_Work item_: Scan the records beneath this line for the line holding "fruit: present [460,369,484,396]" and the line holding "serving tray: present", then transcribe exactly those two and all lines between.

_Dataset records_:
Content starts
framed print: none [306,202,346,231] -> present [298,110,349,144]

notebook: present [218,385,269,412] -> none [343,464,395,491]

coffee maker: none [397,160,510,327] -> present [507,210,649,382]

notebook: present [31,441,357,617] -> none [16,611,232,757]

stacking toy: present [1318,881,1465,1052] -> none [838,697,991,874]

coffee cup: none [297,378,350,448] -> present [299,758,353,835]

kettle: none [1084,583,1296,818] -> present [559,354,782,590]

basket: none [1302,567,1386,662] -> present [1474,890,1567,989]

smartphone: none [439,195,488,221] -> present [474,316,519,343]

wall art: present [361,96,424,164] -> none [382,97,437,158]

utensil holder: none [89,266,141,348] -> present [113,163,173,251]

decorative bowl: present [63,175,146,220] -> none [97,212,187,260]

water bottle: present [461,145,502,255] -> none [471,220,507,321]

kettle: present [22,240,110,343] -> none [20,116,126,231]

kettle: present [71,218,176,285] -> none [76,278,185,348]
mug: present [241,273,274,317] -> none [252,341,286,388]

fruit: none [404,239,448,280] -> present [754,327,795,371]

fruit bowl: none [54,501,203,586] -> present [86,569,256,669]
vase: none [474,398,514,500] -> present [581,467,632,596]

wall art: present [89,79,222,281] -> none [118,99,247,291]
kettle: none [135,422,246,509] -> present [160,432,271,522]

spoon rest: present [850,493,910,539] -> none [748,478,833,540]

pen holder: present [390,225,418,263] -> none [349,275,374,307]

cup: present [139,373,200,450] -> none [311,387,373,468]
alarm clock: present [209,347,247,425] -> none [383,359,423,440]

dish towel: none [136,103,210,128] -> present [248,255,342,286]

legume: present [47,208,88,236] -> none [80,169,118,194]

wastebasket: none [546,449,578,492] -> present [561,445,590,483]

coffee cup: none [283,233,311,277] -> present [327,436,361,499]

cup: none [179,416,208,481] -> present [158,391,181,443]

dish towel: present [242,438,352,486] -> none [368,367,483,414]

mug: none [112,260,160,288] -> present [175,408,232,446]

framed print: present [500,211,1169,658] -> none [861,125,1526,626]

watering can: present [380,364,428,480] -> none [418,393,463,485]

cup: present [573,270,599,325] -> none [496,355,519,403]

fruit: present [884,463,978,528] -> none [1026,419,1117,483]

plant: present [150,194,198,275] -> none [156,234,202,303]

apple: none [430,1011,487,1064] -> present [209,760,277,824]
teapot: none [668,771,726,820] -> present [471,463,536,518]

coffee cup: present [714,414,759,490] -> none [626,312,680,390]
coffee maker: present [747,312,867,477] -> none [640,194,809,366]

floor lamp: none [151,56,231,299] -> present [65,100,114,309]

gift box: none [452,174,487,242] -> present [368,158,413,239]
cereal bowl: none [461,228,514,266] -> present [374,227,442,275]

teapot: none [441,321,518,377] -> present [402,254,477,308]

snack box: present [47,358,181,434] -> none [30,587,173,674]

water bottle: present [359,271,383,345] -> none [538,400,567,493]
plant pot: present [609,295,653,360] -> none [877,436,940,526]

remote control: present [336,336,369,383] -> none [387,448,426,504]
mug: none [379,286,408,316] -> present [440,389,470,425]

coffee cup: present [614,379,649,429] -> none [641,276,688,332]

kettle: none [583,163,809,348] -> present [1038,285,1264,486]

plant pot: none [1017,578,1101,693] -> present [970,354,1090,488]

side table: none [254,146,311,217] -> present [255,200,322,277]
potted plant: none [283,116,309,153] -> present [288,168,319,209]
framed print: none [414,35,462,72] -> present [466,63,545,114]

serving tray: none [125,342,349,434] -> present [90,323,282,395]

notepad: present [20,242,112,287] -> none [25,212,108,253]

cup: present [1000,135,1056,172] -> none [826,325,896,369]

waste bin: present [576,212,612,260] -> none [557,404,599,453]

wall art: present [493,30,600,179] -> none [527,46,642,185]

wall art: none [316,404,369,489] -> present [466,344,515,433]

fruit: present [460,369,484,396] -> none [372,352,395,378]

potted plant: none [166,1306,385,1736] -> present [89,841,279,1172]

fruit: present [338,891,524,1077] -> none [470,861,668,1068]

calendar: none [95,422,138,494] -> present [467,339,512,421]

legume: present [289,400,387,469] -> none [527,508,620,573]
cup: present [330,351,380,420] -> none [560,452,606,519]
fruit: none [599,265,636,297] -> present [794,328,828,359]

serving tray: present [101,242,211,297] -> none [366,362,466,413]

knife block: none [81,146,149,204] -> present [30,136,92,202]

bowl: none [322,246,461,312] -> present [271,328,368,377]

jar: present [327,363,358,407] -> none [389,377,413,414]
Content ends
_Task output_:
fruit: present [460,369,484,396] -> none [372,352,395,378]

potted plant: none [166,1306,385,1736] -> present [89,841,279,1172]

fruit: present [338,891,524,1077] -> none [470,861,668,1068]

calendar: none [95,422,138,494] -> present [467,339,512,421]

legume: present [289,400,387,469] -> none [527,508,620,573]
cup: present [330,351,380,420] -> none [560,452,606,519]
fruit: none [599,265,636,297] -> present [794,328,828,359]

serving tray: present [101,242,211,297] -> none [366,362,466,413]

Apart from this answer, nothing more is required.